Nira Monero is a Clinical Manager. She manages the RNs who care for SeniorBridge patients. In her 12 years of home care experience, she has helped many patients struggling with multiple chronic conditions. Heart disease, however, causes 1 out of every 4 deaths in the U.S. (CDC). Therefore, we focused our conversation with her on delivering home care for a person with cardiovascular disease.

Q

“Cardiovascular disease” is a large category of conditions. What has been your main area of experience?

A

We often deal with elderly heart patients. Many times it’s congestive heart failure, atrial fibrillation, or another condition. But our patients are already past the onset, so we’re in the process of creating a plan that each patient needs while being cared for at home, including diuretics and mental health conditions that often come with heart problems, specifically depression.

Q

How do you manage care when there are other providers involved?

A

Orders from the cardiologist are shared with the primary care physician and we assess the patient in their home environment. We facilitate and explain the patient’s plan to our home care providers, keep an eye on vitals, and set up medications, diet, and exercise. If we need to add a service, like wound care, that’s part of our assessment.

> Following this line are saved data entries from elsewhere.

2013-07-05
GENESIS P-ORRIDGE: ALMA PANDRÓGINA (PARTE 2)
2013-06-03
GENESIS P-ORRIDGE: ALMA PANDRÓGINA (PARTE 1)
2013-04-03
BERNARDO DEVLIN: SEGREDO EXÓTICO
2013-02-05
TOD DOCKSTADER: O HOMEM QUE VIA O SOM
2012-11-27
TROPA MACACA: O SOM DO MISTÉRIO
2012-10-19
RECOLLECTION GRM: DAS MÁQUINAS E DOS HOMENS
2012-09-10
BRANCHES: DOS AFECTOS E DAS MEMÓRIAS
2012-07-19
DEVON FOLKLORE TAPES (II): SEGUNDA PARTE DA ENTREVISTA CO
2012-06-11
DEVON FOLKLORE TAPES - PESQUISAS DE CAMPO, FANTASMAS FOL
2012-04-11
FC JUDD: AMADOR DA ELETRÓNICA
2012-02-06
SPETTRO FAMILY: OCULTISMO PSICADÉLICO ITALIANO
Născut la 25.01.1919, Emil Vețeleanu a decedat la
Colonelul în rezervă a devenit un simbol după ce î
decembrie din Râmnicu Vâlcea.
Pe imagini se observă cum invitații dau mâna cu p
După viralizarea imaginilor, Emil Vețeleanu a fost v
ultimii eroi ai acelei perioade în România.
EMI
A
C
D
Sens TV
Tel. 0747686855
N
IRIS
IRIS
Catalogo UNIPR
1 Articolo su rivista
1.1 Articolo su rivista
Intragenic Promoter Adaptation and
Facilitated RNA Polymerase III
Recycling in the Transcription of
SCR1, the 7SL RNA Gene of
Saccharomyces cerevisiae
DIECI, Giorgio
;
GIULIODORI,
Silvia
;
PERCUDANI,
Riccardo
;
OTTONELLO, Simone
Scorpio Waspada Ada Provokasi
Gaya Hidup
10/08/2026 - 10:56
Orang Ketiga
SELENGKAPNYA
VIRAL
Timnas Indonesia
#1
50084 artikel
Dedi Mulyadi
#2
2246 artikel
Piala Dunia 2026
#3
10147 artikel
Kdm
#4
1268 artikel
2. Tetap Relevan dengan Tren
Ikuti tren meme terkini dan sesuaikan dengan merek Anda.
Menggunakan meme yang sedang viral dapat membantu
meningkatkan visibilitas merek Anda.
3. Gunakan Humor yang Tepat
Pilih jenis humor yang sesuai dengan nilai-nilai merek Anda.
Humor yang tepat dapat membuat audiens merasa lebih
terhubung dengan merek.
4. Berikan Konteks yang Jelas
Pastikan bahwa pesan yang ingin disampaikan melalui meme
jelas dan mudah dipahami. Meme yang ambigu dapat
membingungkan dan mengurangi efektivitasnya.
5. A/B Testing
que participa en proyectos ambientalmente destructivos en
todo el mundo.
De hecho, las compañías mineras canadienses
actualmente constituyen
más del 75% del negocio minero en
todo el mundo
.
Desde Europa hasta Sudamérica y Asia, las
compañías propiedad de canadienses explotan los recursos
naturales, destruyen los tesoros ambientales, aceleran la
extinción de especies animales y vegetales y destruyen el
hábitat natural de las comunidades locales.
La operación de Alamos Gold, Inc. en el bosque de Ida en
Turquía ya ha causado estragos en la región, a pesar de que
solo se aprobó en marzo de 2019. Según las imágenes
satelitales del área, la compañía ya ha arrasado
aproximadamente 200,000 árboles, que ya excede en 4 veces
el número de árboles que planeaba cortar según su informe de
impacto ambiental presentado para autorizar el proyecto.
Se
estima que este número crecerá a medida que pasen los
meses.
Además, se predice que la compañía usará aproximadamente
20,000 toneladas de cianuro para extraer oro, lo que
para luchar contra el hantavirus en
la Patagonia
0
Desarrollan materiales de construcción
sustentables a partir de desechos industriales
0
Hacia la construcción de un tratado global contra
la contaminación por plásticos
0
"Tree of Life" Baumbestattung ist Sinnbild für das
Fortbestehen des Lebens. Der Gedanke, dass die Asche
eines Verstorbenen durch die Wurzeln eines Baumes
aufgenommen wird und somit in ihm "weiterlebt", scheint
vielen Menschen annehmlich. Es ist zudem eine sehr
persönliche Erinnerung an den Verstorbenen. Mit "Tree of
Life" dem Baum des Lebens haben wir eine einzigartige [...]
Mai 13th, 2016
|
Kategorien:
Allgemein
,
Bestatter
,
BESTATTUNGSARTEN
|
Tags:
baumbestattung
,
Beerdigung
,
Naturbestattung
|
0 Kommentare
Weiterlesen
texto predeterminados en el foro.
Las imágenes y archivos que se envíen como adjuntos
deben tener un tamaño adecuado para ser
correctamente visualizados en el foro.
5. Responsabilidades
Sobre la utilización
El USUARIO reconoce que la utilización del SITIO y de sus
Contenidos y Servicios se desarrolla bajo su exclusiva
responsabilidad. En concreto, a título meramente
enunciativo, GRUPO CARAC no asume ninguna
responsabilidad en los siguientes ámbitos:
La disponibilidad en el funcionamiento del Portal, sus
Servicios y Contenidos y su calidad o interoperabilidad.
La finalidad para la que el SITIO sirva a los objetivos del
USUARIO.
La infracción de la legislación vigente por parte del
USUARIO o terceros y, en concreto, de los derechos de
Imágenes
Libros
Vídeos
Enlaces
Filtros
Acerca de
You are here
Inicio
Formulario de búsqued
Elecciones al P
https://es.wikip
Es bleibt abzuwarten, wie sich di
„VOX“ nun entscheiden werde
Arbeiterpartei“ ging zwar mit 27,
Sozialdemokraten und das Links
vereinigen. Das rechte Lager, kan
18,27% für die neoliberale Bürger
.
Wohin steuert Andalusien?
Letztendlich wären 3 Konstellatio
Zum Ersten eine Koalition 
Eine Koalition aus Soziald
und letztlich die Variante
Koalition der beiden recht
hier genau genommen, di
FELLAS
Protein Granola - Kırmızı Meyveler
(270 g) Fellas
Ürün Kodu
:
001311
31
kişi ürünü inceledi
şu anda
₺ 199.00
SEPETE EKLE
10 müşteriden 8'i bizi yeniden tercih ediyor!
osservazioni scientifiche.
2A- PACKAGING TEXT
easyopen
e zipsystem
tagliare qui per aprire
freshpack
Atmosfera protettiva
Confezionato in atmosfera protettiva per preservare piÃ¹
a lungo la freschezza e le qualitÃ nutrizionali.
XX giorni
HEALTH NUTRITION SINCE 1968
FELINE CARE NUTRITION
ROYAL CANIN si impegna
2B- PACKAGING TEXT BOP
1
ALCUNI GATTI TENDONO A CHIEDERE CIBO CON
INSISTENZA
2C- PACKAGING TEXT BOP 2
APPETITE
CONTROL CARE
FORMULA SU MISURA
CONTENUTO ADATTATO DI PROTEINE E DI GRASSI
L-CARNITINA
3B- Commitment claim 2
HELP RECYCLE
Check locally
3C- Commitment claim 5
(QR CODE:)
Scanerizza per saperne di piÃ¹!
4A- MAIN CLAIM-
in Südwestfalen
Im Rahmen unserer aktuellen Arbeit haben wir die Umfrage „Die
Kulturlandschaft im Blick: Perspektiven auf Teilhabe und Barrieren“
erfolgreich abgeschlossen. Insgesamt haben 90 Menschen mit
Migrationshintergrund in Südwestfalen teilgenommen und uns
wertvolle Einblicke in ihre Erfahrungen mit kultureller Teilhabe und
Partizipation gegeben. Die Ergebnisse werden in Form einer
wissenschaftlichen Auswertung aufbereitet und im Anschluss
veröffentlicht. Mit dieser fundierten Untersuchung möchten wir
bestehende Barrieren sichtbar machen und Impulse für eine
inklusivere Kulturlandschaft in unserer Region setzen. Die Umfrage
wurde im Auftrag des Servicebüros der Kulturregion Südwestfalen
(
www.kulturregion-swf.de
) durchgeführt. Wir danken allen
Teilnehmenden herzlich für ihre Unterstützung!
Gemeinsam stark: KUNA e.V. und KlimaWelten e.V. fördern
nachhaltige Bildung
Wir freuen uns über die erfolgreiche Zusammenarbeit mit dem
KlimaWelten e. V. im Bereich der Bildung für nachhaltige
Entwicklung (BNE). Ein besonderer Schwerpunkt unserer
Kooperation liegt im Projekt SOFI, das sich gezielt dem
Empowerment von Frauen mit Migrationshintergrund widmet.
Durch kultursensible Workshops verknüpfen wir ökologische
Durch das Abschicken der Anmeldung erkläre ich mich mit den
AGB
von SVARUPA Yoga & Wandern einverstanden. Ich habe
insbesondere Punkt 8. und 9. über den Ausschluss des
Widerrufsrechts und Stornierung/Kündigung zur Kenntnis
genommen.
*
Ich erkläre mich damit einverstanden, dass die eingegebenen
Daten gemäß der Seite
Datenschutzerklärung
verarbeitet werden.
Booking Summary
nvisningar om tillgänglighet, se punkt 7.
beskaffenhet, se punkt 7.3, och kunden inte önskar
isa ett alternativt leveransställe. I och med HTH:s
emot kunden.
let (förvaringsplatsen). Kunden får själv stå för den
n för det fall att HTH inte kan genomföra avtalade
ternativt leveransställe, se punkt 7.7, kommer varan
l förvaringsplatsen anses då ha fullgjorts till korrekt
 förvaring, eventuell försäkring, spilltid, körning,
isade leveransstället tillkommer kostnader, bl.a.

“Trust is so important, especially to elderly people who don’t always know what’s happening.”

Q

What about patients who are struggling emotionally? How do you provide care for someone who doesn’t want it?

A

It’s complex. We’re dealing with elderly people so many issues can arise. Patients may be depressed. Some resist care. Some hate any change in their regimen, and naturally they’re not comfortable when there are new faces in the house. So we assess emotional states and the RN considers whether a social worker can help. It’s also important to match the personality of the care team to the patient. Some of our caregivers are quiet, others are more vocal. We can tell during the assessment what type of caregiver will be the best fit.

Q

How do you build trust with the patient?

A

It’s a day-by-day process. But the RN has a steady presence, explaining the care plan to the patient and family, helping to identify the appropriate aides, and educating all caregivers - especially on medications. We communicate with all responsible parties and follow up. Trust is so important, especially to elderly people who don’t always understand what’s happening. But in a short time they begin to see that we’re there to make sure they have the best care at home.